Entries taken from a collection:
☆ ☆ ☆ ☆ ☆ ☆ ☆
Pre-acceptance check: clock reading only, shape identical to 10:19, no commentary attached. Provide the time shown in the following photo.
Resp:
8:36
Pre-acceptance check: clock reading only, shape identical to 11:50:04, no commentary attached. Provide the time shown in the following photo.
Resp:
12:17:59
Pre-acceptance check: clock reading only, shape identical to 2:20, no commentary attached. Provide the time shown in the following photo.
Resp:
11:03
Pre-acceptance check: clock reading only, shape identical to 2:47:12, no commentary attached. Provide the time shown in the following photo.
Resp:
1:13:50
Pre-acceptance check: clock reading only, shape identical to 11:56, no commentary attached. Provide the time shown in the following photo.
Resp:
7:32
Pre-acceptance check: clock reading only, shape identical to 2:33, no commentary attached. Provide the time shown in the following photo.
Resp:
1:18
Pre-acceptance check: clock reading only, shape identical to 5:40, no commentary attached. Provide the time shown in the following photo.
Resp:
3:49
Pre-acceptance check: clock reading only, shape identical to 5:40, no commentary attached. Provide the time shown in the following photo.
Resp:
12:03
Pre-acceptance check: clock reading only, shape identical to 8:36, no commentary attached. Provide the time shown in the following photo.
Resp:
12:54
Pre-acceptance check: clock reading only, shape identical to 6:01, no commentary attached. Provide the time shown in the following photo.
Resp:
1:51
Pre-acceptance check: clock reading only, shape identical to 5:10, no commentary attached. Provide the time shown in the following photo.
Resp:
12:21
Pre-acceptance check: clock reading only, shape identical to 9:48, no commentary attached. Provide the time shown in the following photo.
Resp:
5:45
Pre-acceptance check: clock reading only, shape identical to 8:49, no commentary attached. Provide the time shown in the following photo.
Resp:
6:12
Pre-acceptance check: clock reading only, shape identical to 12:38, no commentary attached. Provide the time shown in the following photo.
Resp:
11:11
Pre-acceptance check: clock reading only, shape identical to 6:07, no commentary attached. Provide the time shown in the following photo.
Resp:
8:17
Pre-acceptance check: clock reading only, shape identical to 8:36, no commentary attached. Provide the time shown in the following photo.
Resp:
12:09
☆ ☆ ☆ ☆ ☆ ☆ ☆
Set exercise: Switch "no commentary attached" to "no extra text" in every row above, and write the rows out again with nothing else changed.

Task answer:
Pre-acceptance check: clock reading only, shape identical to 10:19, no extra text. Provide the time shown in the following photo.
Resp:
8:36
Pre-acceptance check: clock reading only, shape identical to 11:50:04, no extra text. Provide the time shown in the following photo.
Resp:
12:17:59
Pre-acceptance check: clock reading only, shape identical to 2:20, no extra text. Provide the time shown in the following photo.
Resp:
11:03
Pre-acceptance check: clock reading only, shape identical to 2:47:12, no extra text. Provide the time shown in the following photo.
Resp:
1:13:50
Pre-acceptance check: clock reading only, shape identical to 11:56, no extra text. Provide the time shown in the following photo.
Resp:
7:32
Pre-acceptance check: clock reading only, shape identical to 2:33, no extra text. Provide the time shown in the following photo.
Resp:
1:18
Pre-acceptance check: clock reading only, shape identical to 5:40, no extra text. Provide the time shown in the following photo.
Resp:
3:49
Pre-acceptance check: clock reading only, shape identical to 5:40, no extra text. Provide the time shown in the following photo.
Resp:
12:03
Pre-acceptance check: clock reading only, shape identical to 8:36, no extra text. Provide the time shown in the following photo.
Resp:
12:54
Pre-acceptance check: clock reading only, shape identical to 6:01, no extra text. Provide the time shown in the following photo.
Resp:
1:51
Pre-acceptance check: clock reading only, shape identical to 5:10, no extra text. Provide the time shown in the following photo.
Resp:
12:21
Pre-acceptance check: clock reading only, shape identical to 9:48, no extra text. Provide the time shown in the following photo.
Resp:
5:45
Pre-acceptance check: clock reading only, shape identical to 8:49, no extra text. Provide the time shown in the following photo.
Resp:
6:12
Pre-acceptance check: clock reading only, shape identical to 12:38, no extra text. Provide the time shown in the following photo.
Resp:
11:11
Pre-acceptance check: clock reading only, shape identical to 6:07, no extra text. Provide the time shown in the following photo.
Resp:
8:17
Pre-acceptance check: clock reading only, shape identical to 8:36, no extra text. Provide the time shown in the following photo.
Resp:
12:09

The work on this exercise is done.